(Items from a dataset)
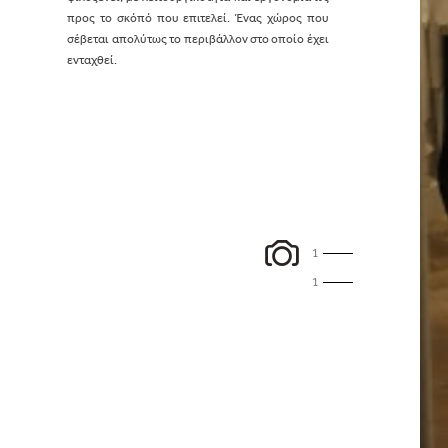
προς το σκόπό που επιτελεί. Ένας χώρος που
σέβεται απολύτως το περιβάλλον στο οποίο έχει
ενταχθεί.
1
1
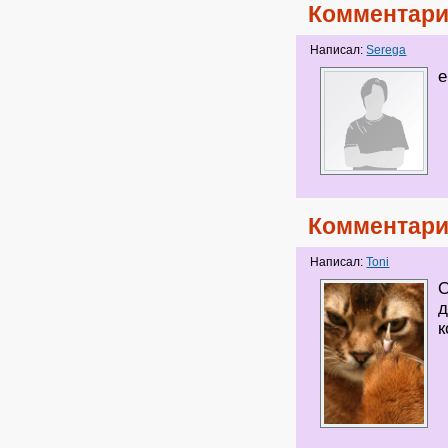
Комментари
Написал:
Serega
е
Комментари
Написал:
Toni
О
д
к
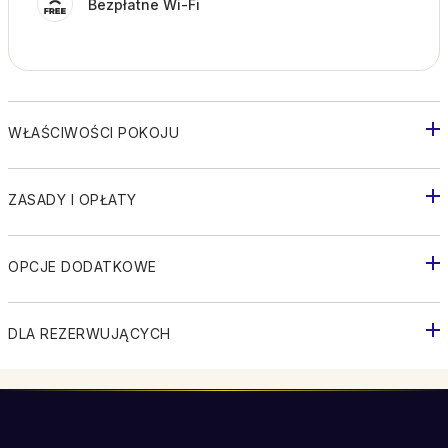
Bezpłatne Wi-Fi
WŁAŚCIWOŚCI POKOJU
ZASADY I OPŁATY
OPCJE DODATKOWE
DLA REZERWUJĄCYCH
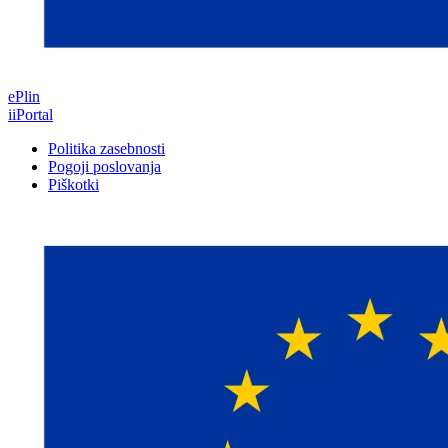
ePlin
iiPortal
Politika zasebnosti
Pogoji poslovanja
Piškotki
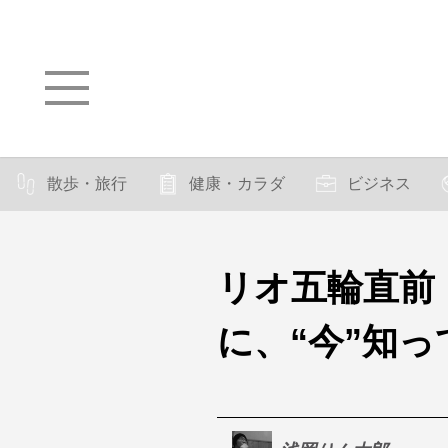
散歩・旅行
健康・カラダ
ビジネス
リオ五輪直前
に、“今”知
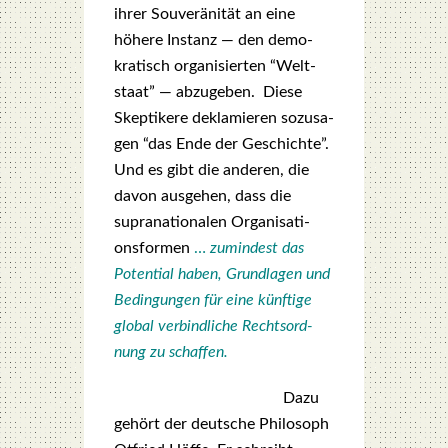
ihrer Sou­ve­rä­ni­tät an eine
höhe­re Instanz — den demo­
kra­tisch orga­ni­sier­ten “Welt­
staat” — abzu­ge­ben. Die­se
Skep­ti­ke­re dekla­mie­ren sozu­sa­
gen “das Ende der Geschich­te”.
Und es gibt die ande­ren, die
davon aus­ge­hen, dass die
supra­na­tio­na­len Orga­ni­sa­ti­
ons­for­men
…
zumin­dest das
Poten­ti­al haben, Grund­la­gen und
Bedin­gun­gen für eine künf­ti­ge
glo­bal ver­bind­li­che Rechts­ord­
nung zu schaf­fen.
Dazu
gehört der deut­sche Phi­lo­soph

Work instructions: Give again, please, precisely the lines that begin the records and run through the line with "Politika zasebnosti" in it, keeping both end lines and dropping any pictures.

Answer for this exercise:
προς το σκόπό που επιτελεί. Ένας χώρος που
σέβεται απολύτως το περιβάλλον στο οποίο έχει
ενταχθεί.
1
1
Комментари
Написал:
Serega
е
Комментари
Написал:
Toni
О
д
к
Bezpłatne Wi-Fi
WŁAŚCIWOŚCI POKOJU
ZASADY I OPŁATY
OPCJE DODATKOWE
DLA REZERWUJĄCYCH
ePlin
iiPortal
Politika zasebnosti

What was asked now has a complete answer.